El clic del interruptor cortó el silencio con un eco seco. Jay entrecerró los ojos, sorprendido por lo que la luz reveló.
Bajó los escalones de concreto con paso firme, aunque sus músculos se tensaron, como esperando un disparo. La luz del foco colgante iluminaba mal el lugar: sombras gruesas temblaban en las paredes y el olor era una mezcla de polvo, madera húmeda y algo metálico.
El sótano era pequeño. Una mesa con patas torcidas, una estantería desordenada, cajas olvidadas cubiertas por mantas grises. Pero lo que captó su atención no fue ninguna de esas cosas, sino un libro. Estaba ahí, quieto en el estante bajo, cubierto por una fina capa de polvo que no lograba ocultar su presencia.
Jay extendió un dedo y barrió con cuidado la suciedad de la tapa. El título estaba grabado en tipografía gótica: “Grimoire”.
Frunció el ceño. Algo en la textura del cuero, en el relieve de las letras, en la forma antinatural en que ese libro parecía… mirarlo… lo hizo dudar antes de abrirlo. Pero lo hizo igual, como si sus manos supieran lo que buscaban.
Las páginas crujieron al separarse. No había introducción, prólogo ni índice. Solo un dibujo: una silueta humana flotando en medio de un círculo, rodeada por símbolos indescifrables.

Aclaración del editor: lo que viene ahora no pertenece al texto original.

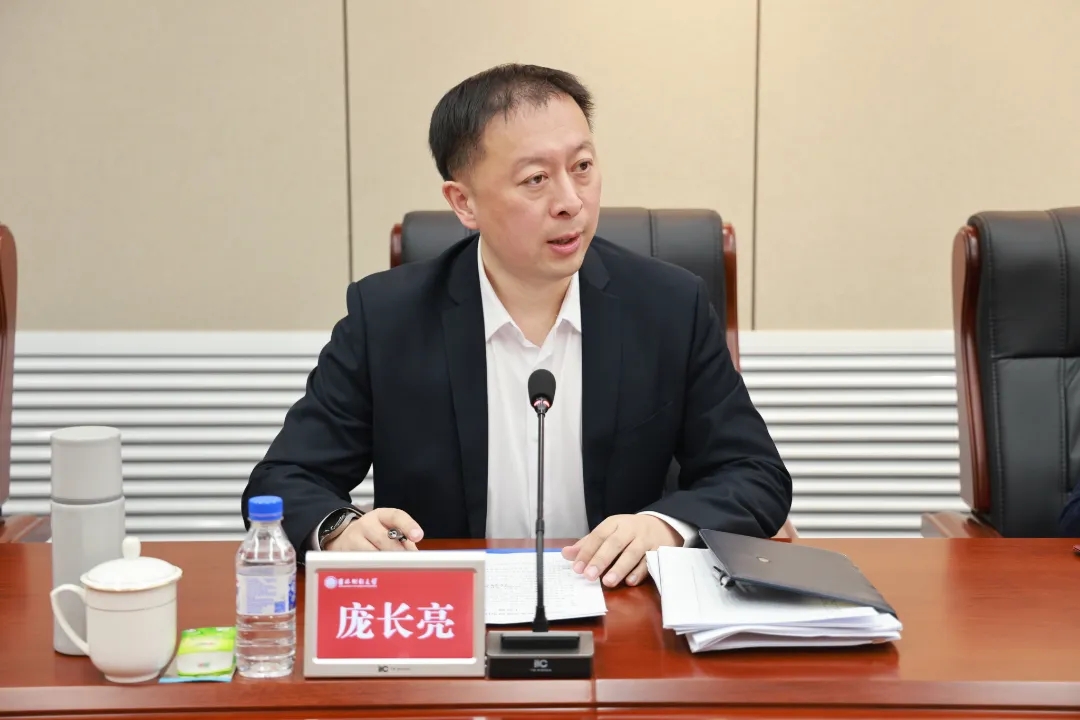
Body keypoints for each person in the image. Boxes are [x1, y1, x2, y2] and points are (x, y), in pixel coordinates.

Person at [242, 63, 792, 587]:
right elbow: (284, 481)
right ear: (464, 202)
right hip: (451, 612)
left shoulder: (669, 306)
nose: (571, 201)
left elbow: (753, 473)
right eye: (535, 179)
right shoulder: (386, 318)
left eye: (582, 167)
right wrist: (339, 529)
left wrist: (664, 527)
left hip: (623, 606)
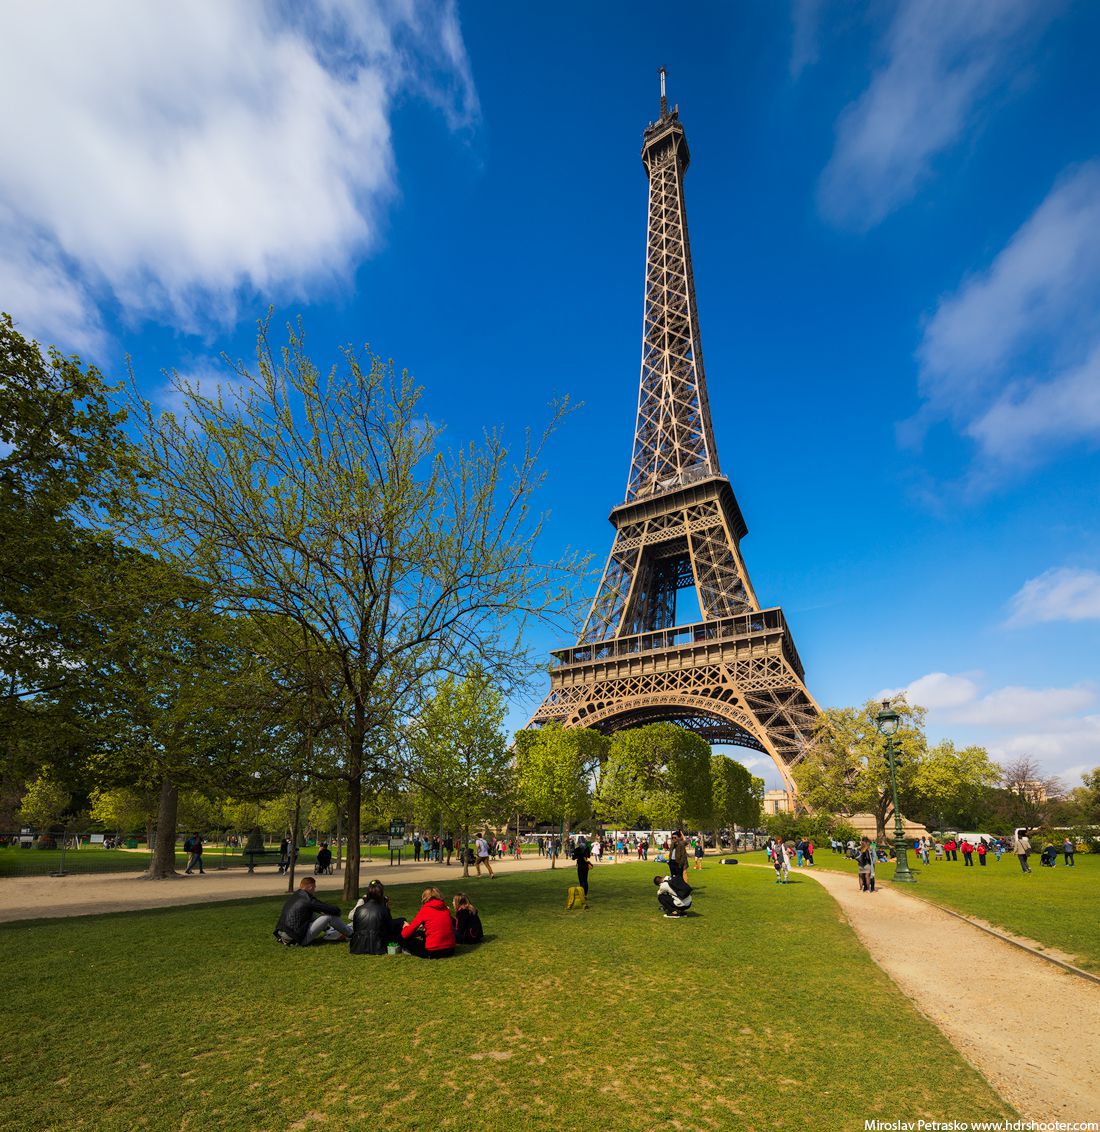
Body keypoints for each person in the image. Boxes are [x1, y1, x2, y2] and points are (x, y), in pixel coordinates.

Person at [274, 876, 352, 946]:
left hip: (282, 934)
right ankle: (352, 934)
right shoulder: (308, 899)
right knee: (329, 916)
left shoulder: (295, 895)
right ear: (311, 887)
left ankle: (328, 929)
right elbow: (334, 910)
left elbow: (318, 908)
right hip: (295, 939)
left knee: (311, 912)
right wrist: (334, 912)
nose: (314, 890)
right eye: (314, 888)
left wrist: (321, 910)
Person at [349, 880, 404, 955]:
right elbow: (390, 929)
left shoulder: (359, 909)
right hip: (378, 946)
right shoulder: (383, 909)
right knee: (401, 921)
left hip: (357, 945)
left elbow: (355, 929)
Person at [401, 887, 456, 958]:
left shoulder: (425, 910)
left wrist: (405, 926)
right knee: (421, 933)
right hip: (450, 949)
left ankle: (409, 950)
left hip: (433, 951)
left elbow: (405, 934)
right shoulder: (445, 908)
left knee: (404, 939)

Arriba, un título manuscrito: “Realidad onírica”.
Debajo, un breve párrafo escrito con tinta oscura —casi negra— en una caligrafía antigua pero legible:
“Hechizo para inducir en el objetivo una experiencia onírica.

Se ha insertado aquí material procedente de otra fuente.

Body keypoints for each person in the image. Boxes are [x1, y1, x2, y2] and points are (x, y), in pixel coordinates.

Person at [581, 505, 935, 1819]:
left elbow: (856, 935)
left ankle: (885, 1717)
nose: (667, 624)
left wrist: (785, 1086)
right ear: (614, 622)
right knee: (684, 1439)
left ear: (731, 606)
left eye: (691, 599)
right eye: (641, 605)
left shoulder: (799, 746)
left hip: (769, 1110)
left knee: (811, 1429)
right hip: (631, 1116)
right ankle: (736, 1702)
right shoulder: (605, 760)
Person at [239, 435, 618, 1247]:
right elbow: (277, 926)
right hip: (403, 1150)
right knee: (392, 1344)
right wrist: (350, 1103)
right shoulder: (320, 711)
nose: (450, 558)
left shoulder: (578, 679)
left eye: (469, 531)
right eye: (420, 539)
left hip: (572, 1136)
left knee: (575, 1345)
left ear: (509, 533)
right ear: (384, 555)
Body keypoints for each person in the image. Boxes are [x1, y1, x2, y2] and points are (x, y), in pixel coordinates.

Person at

El objetivo de este ritual estará sumergido en una realidad mental construida por la voluntad del conjurador.”
Jay parpadeó. Volvió a leer esa línea. ¿Hechizo? ¿Una realidad mental?
En el margen, alguien —quizás el mismo autor del grimorio— había anotado a mano:
“Este hechizo requiere extrema concentración.
EL conjurador debe tener dominio emocional absoluto sobre la ilusión.
Una pérdida de control puede derivar en problemas.”
Jay sintió que el aire se volvía más denso. En su pecho, algo comenzó a latir con fuerza, como si su corazón supiera que estaba demasiado cerca de una verdad que no debía ser dicha en voz alta.
Volvió a leer esa palabra: conjurador.
—¿Conjurador? —susurró, más como un pensamiento escapado que como una pregunta.
Y se quedó en silencio, respirando de manera pesada.
Un zumbido vibró en sus oídos. No sabía si venía de alguna parte o si ya estaba en su cabeza. Cerró los ojos. Y entonces… lo vio todo.
Helicópteros sobrevolando la noche. El olor del aceite de armas. Gritos, explosiones, cuerpos en la arena. Sus manos cubiertas de sangre. La realidad —su realidad— irrumpía en oleadas violentas. Él no era un padre suburbano. Ni un esposo perfecto. Era un soldado.
Se agarró la cabeza con una mano y apretó los dientes hasta sentir el crujido en la mandíbula. El dolor fue breve, como un relámpago, y luego llegó la calma. Una certeza fría. Nada de esto era real. O mejor dicho: algo lo estaba haciendo real.
Jay dejó el grimorio sobre la mesa con un temblor apenas contenido. Se incorporó. Miró alrededor. El sótano, la casa, todo… ahora lo veía distinto. Como si fuera un decorado mal pintado. Y, sin embargo, todo seguía allí.
“Si esto es un sueño… "¿Quién lo habrá creado?", pensó.
Por primera vez, sintió miedo. No, por lo que recordaba. Sino por lo que aún no recordaba.
Por lo que esa persona podría estar tramando.